Shake, stir, build : quand utiliser quelle technique ?

Repères simples pour choisir la bonne méthode selon la famille du cocktail et le résultat recherché.

Shake : refroidir vite et intégrer des jus ou sirops visqueux

On shake en général quand le mélange contient des ingrédients qui doivent être émulsionnés ou bien intégrés à froid : jus, purées, crèmes légères, certains sirops épais. L’objectif est aussi d’abaisser rapidement la température tout en apportant une légère aération.

La durée et la vigueur influencent la dilution : un shake trop court laisse un cocktail tiède ; un shake excessif peut diluer au-delà du confort. L’entraînement régulier avec les mêmes recettes t’apprend à reconnaître la texture attendue.

Stir : contrôler la dilution sur les spirit-forward

Les cocktails majoritairement alcoolisés, servis très froids mais clairs, se préparent souvent au verre de mélange : Manhattan, Martini sec dans l’esprit « stirred », Negroni.
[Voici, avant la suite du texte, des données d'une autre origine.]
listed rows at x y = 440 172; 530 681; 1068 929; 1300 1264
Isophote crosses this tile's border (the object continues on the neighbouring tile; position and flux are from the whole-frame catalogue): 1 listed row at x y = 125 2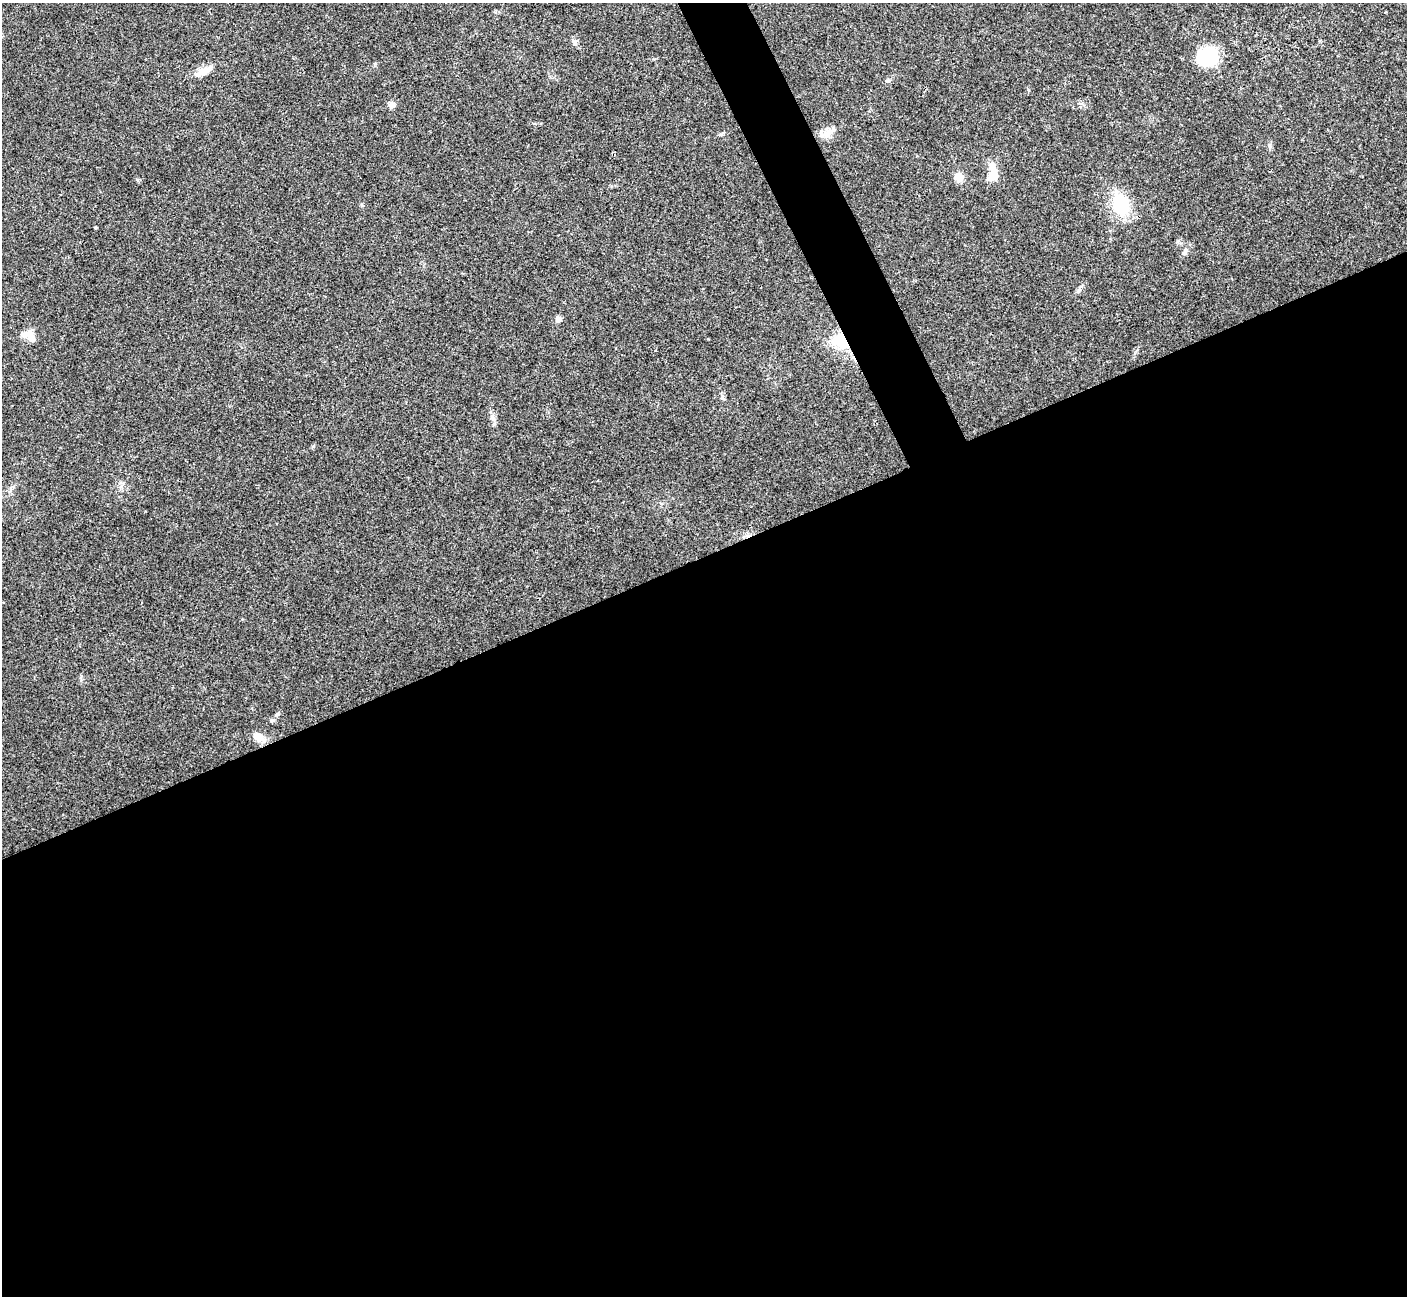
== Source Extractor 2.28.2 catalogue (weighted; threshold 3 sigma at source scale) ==
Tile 15 of 4 x 4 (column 3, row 4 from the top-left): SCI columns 2814-4218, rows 156-1449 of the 5630 x 5618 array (HDU 1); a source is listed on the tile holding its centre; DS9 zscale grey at full resolution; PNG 1409 x 1298 px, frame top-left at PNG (2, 3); no overlay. Shown black and unused: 59% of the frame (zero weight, under 3 of 4 exposures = <1% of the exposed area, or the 3 px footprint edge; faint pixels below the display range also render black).
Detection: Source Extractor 2.28.2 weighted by HDU 2 'WHT'; one run over the whole footprint, this tile lists its part. Background 0.0222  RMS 0.004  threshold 0.018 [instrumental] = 3 sigma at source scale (4.5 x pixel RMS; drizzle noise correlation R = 1.50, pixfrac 1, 0.05/0.05 arcsec/px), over >= 5 px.
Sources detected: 18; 1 inside a brighter object's white glare — not listed; the other 17 listed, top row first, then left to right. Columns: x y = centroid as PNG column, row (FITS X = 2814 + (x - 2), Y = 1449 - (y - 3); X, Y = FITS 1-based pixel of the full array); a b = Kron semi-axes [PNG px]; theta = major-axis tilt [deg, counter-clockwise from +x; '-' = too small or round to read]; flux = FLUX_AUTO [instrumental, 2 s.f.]
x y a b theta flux
575 42 8 7 - 1.2
1207 56 24 20 27 18
203 71 20 9 25 4
888 81 6 4 0 0.59
392 105 8 7 - 1.6
827 134 15 9 31 3.4
993 176 12 10 48 4.8
959 177 10 10 - 3.4
1121 205 29 21 -75 15
95 227 4 3 - 0.38
1185 252 9 6 62 1.2
558 319 6 5 - 2
30 335 14 11 -73 3.5
841 341 17 14 -30 14
492 417 7 4 -71 0.97
272 720 6 4 18 0.54
259 737 17 10 -20 3.5
Overlapping masked pixels (flux is a lower limit): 1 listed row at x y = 841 341
Unlisted compact peaks at least as high as the median listed source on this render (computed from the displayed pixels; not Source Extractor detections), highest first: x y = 1269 145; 721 134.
Le stir homogénéise sans créer autant de bulles ni d’opacité qu’un shake.

La patience prime : des tours de cuillère réguliers, une glace de qualité et un tasting intermédiaire t’aident à arrêter au bon équilibre plutôt qu’à suivre une durée abstraite au chronomètre.

Build : simplicité et fraîcheur des long drinks

Construire directement dans le verre convient aux highballs, certains spritz et boissons où l’ordre des ajouts et la carbonatation comptent plus que l’émulsion. Tu préserveras ainsi les bulles et une montée progressive des arômes.

Même en build, la mesure reste essentielle : la tentation est grande d’« ajuster à l’œil », ce qui rend impossible la répétition et la correction fine lors des prochaines tentatives.